::: DATA FOR THE TASK :::

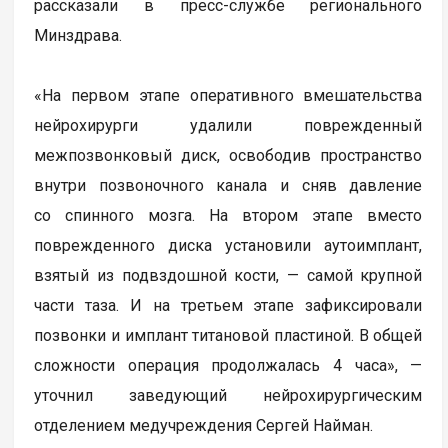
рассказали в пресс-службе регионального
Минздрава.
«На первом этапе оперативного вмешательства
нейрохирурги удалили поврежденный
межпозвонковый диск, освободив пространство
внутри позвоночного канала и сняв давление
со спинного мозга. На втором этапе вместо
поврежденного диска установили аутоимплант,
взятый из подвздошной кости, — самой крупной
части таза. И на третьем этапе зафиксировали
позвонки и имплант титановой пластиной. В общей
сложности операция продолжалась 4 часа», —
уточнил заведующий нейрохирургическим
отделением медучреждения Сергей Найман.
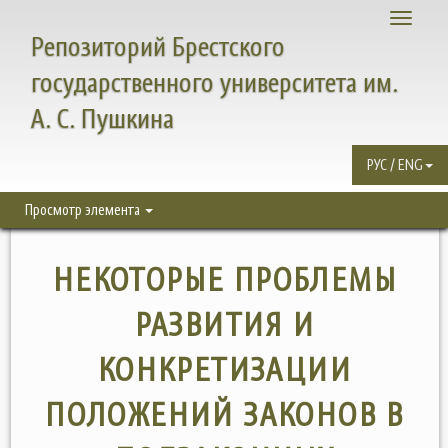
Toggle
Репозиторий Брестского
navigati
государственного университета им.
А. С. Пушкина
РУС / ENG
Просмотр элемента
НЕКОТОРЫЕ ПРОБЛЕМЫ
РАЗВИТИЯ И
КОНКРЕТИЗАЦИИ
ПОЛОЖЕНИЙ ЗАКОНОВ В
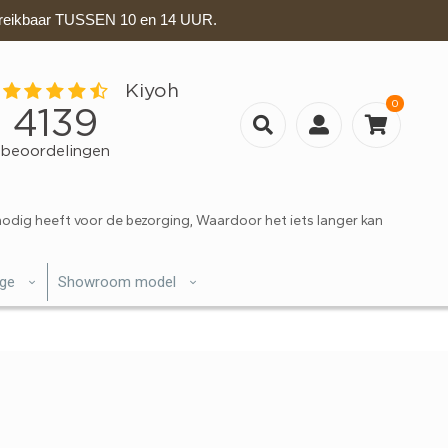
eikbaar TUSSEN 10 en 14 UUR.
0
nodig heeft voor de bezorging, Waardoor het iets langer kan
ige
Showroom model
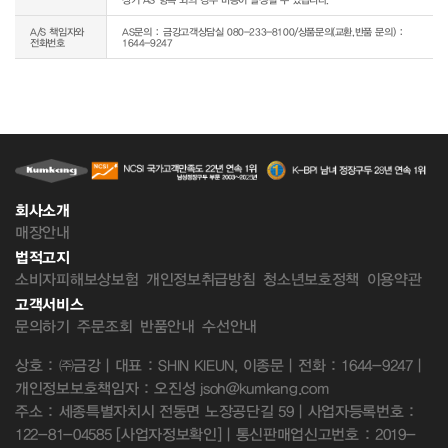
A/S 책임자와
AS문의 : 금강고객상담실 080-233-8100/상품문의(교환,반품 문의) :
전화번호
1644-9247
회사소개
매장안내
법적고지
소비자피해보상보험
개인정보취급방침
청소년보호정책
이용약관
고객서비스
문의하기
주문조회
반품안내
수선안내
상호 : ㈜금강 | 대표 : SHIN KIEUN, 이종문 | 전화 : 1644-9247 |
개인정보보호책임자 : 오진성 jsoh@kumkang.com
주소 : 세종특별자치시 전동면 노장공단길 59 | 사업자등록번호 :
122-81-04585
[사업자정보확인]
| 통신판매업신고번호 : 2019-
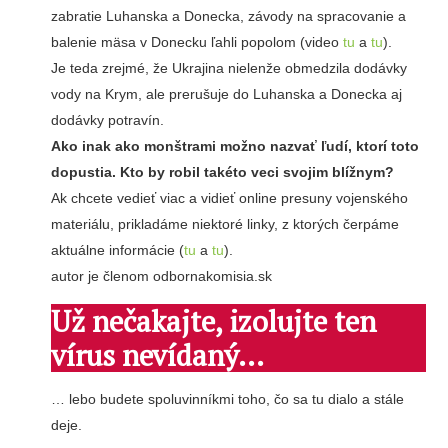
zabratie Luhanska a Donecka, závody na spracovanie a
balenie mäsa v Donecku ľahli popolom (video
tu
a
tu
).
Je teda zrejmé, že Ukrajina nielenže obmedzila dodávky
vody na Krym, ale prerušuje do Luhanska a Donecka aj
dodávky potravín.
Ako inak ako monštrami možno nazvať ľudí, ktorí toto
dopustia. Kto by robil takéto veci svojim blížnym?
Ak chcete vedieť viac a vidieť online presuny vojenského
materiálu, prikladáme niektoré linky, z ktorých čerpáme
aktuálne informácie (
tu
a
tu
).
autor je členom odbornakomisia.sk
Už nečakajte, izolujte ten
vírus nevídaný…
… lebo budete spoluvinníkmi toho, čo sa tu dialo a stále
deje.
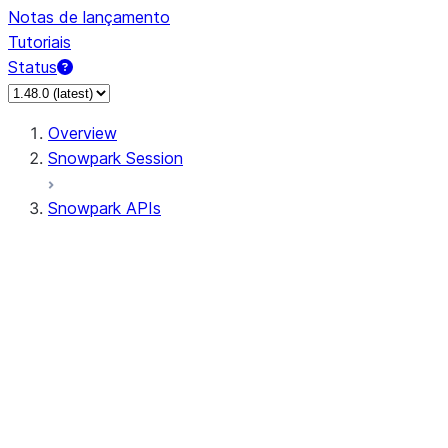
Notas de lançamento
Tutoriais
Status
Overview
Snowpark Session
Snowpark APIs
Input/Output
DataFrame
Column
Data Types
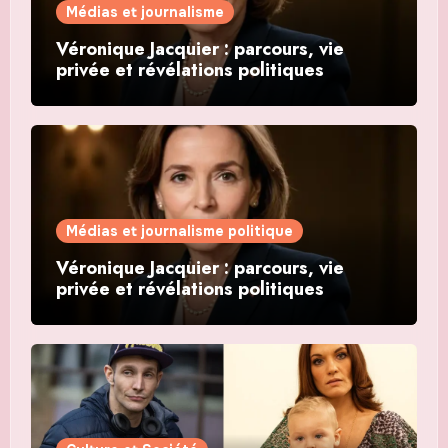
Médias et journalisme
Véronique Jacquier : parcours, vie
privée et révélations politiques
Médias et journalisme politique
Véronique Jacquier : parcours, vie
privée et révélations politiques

:::
::: DATA FOR THE TASK :::

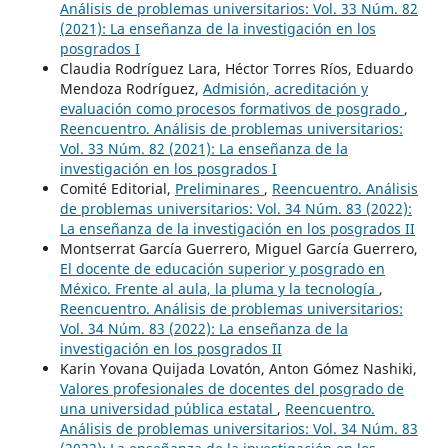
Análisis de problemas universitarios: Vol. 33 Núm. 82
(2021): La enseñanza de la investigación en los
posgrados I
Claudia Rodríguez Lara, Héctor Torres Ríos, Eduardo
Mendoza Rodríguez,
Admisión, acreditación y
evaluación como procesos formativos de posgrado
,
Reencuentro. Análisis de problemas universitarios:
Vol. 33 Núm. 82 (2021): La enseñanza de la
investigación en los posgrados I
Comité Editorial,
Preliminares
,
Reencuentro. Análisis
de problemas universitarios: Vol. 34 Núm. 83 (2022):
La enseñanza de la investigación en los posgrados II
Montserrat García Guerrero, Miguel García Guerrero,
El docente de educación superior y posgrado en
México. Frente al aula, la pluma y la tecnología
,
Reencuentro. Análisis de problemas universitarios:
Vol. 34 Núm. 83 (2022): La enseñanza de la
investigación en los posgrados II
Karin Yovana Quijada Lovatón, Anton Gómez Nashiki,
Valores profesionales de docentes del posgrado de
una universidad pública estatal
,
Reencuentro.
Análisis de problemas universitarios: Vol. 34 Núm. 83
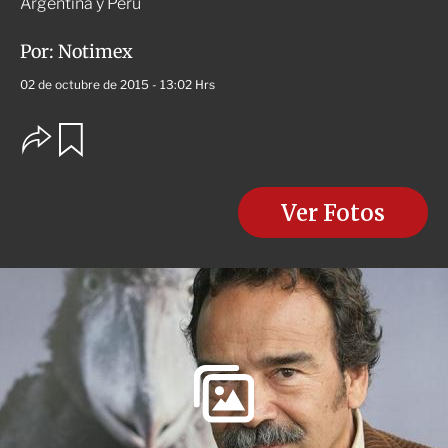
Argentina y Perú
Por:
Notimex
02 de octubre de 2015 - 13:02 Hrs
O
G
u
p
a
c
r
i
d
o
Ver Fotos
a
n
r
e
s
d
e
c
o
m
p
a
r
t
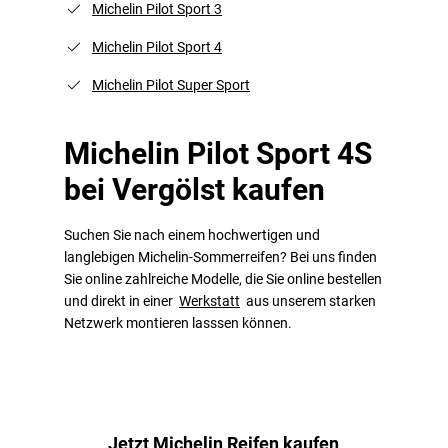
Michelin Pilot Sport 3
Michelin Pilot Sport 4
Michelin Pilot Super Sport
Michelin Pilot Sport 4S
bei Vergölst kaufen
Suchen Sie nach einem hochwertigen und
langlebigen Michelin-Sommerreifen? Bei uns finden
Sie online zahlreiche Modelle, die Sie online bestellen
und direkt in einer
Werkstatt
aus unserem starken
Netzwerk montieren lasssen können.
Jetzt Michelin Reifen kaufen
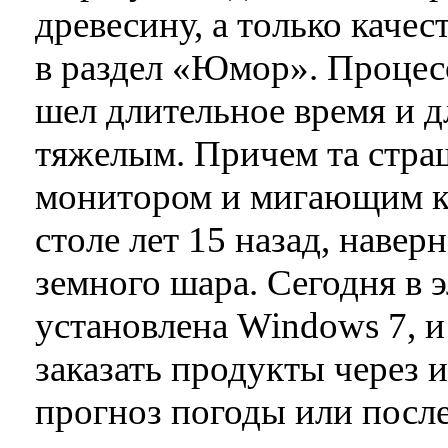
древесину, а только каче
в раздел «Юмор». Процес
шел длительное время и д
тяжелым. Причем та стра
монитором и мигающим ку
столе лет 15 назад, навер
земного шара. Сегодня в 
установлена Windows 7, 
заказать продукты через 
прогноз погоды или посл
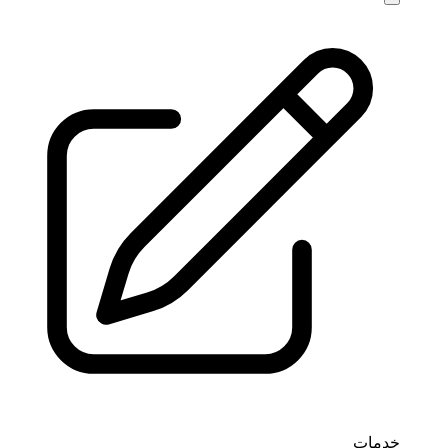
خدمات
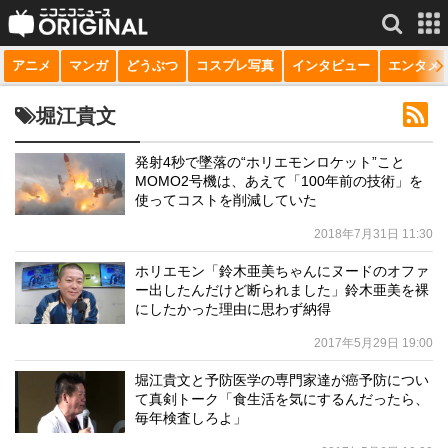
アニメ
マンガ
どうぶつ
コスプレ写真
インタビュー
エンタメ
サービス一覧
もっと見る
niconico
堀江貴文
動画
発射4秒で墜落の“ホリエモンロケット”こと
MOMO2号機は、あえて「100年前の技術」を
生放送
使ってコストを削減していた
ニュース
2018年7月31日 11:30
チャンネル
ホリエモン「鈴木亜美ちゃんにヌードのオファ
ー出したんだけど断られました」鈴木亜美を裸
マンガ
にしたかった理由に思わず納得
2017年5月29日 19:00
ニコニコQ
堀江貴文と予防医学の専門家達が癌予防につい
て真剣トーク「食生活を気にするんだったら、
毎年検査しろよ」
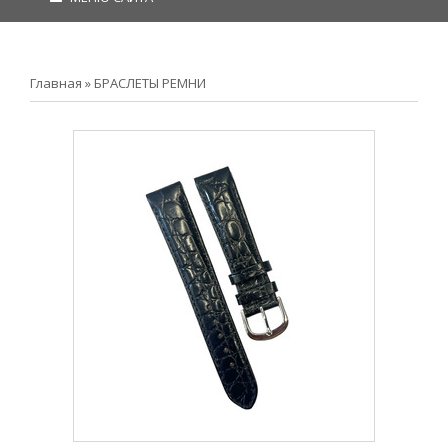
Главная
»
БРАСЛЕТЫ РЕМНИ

:::

Pull out every line of the data above that contains the string "Médias", copying each line in full.

OUTPUT OF THE TASK:
Médias et journalisme
Médias et journalisme politique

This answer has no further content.